Because both ingredients in these products — the cannabis extract and the MCT oil — are oils, they remain mixed. But other patent-pending emulsion technology exist to suspend its oil in water. The process involves an emulsifier — a compound that has lipophilic (oil-loving) and hydrophilic (water-loving) sections that act as the interface between the oil and water layers. Mechanical shear is applied to the mixture to force the oil and water phases together to allow the emulsifier to stabilise the mixture, This coarse emulsion is then subjected to high-pressure homogenisation to further reduce the size of the cannabinoid-rich oil droplets and create a homogenous formulation.
Testing, testing All the ingestible oil – multiple in-house and/or third-party tests are made to ensure formulations are properly blended and have the desired cannabinoid potency, at both the extract and the finished product stages.

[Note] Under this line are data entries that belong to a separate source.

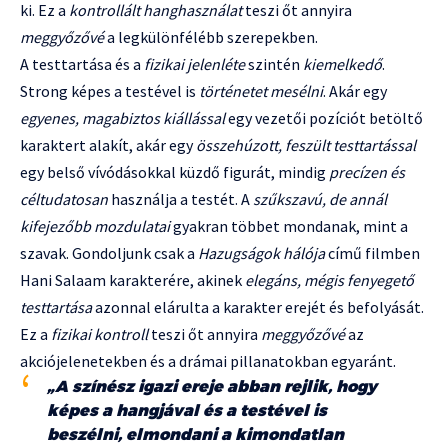
ki. Ez a
kontrollált hanghasználat
teszi őt annyira
meggyőzővé
a legkülönfélébb szerepekben.
A testtartása és a
fizikai jelenléte
szintén
kiemelkedő
.
Strong képes a testével is
történetet mesélni
. Akár egy
egyenes, magabiztos kiállással
egy vezetői pozíciót betöltő
karaktert alakít, akár egy
összehúzott, feszült testtartással
egy belső vívódásokkal küzdő figurát, mindig
precízen és
céltudatosan
használja a testét. A
szűkszavú, de annál
kifejezőbb mozdulatai
gyakran többet mondanak, mint a
szavak. Gondoljunk csak a
Hazugságok hálója
című filmben
Hani Salaam karakterére, akinek
elegáns, mégis fenyegető
testtartása
azonnal elárulta a karakter erejét és befolyását.
Ez a
fizikai kontroll
teszi őt annyira
meggyőzővé
az
akciójelenetekben és a drámai pillanatokban egyaránt.
„A színész igazi ereje abban rejlik, hogy
képes a hangjával és a testével is
beszélni, elmondani a kimondatlan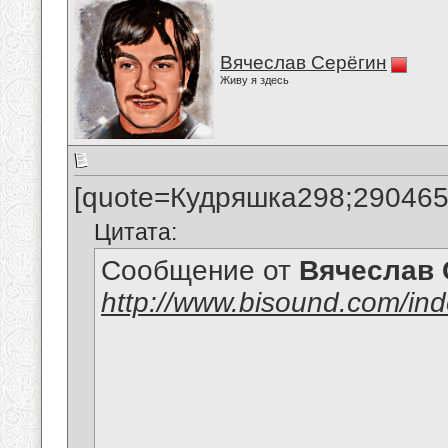
Вячеслав Серёгин
Живу я здесь
[quote=Кудряшка298;290465
Цитата:
Сообщение от
Вячеслав 
http://www.bisound.com/in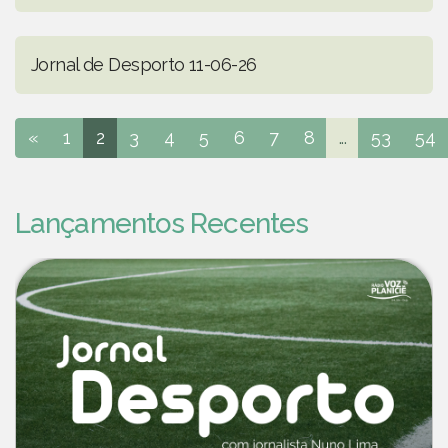
Jornal de Desporto 11-06-26
«
1
2
3
4
5
6
7
8
...
53
54
Lançamentos Recentes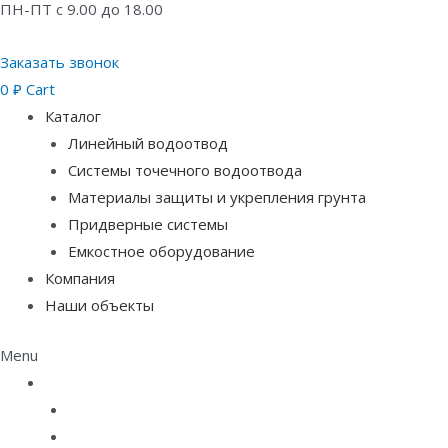
ПН-ПТ с 9.00 до 18.00
Заказать звонок
0
₽
Cart
Каталог
Линейный водоотвод
Системы точечного водоотвода
Материалы защиты и укрепления грунта
Придверные системы
Емкостное оборудование
Компания
Наши объекты
Menu
Каталог
Линейный водоотвод
Системы точечного водоотвода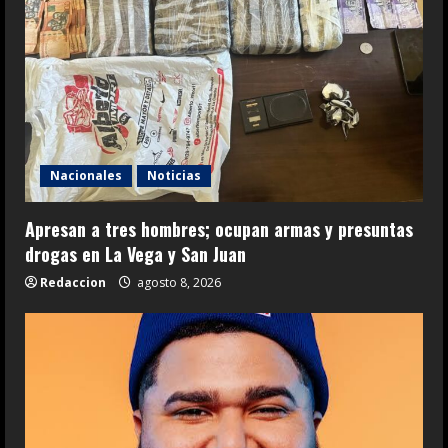
Nacionales
Noticias
Apresan a tres hombres; ocupan armas y presuntas
drogas en La Vega y San Juan
Redaccion
agosto 8, 2026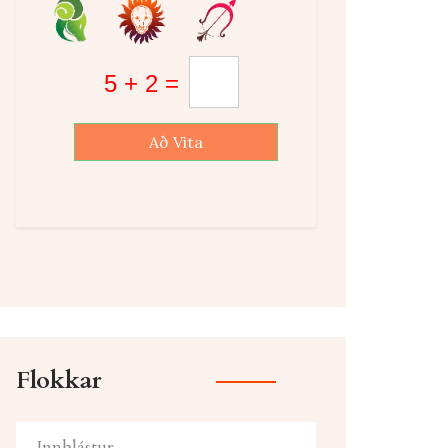
Að Vita
Flokkar
Innblástur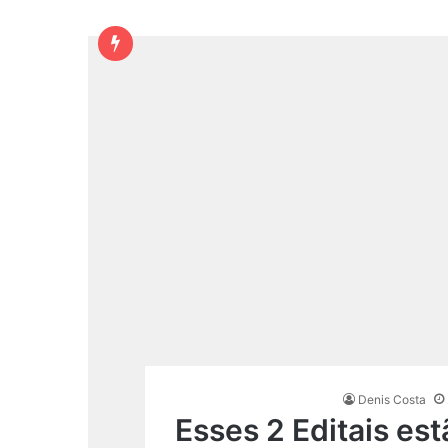
Denis Costa
Esses 2 Editais es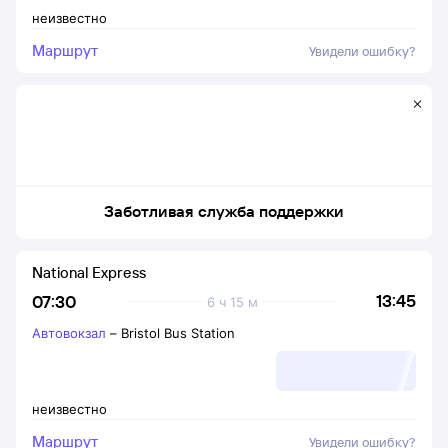
неизвестно
Маршрут
Увидели ошибку?
Заботливая служба поддержки
National Express
13:45
07:30
6 ч 15 м
Автовокзал
–
Bristol Bus Station
неизвестно
Маршрут
Увидели ошибку?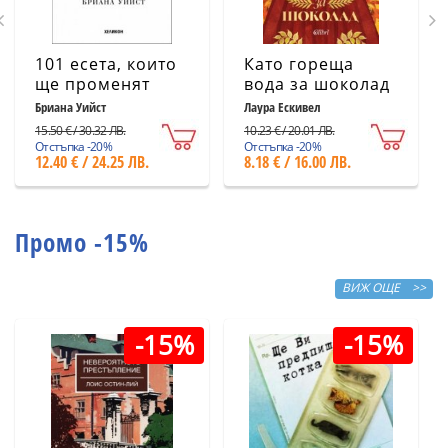
101 есета, които
Като гореща
ще променят
вода за шоколад
начина ви на
(ново издание)
Бриана Уийст
Лаура Ескивел
мислене
15.50 € / 30.32 ЛВ.
10.23 € / 20.01 ЛВ.
Отстъпка -20%
Отстъпка -20%
12.40 € / 24.25 ЛВ.
8.18 € / 16.00 ЛВ.
Промо -15%
ВИЖ ОЩЕ >>
-15%
-15%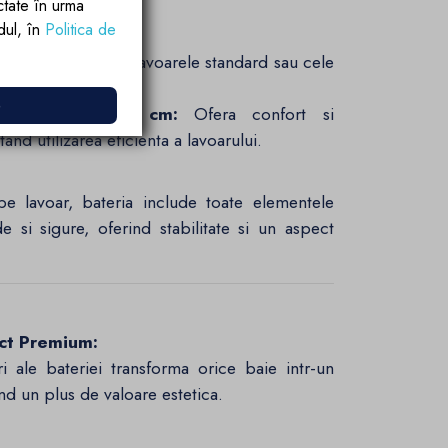
ctate în urma
rdul, în
Politica de
m:
Perfecta pentru lavoarele standard sau cele
e
de apa de 13.9 cm:
Ofera confort si
and utilizarea eficienta a lavoarului.
 lavoar, bateria include toate elementele
de si sigure, oferind stabilitate si un aspect
ct Premium:
tiri ale bateriei transforma orice baie intr-un
and un plus de valoare estetica.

Before it’s sold through Authorised Retailers, ingestible oil is also tested for the presence of contaminants (such as pesticides, heavy metals, residual solvents, microbial and toxins). pH level tests can affect the efficacy of the preservation system, and its oil droplet size, which is important to predict the shelf life of the emulsion.
Droppers and stoppers
Consistency is a key benefit of legal cannabis. So how do ingestible oil Producers guarantee the same amount of THC and/or CBD each and every time? A completely homogenous formulation is key, followed by packaging designed for precise dispensing.
Syringes are for precision dosing – packaging may include an integrated syringe and stopper system that allows consumers to dispense X amount of mg of THC per gram of oil at a time. other Drops use a bottle (like those that essential oils come in) that dispenses a drop with a consistent concentration of CBD or THC when turned upside down and gently tapped.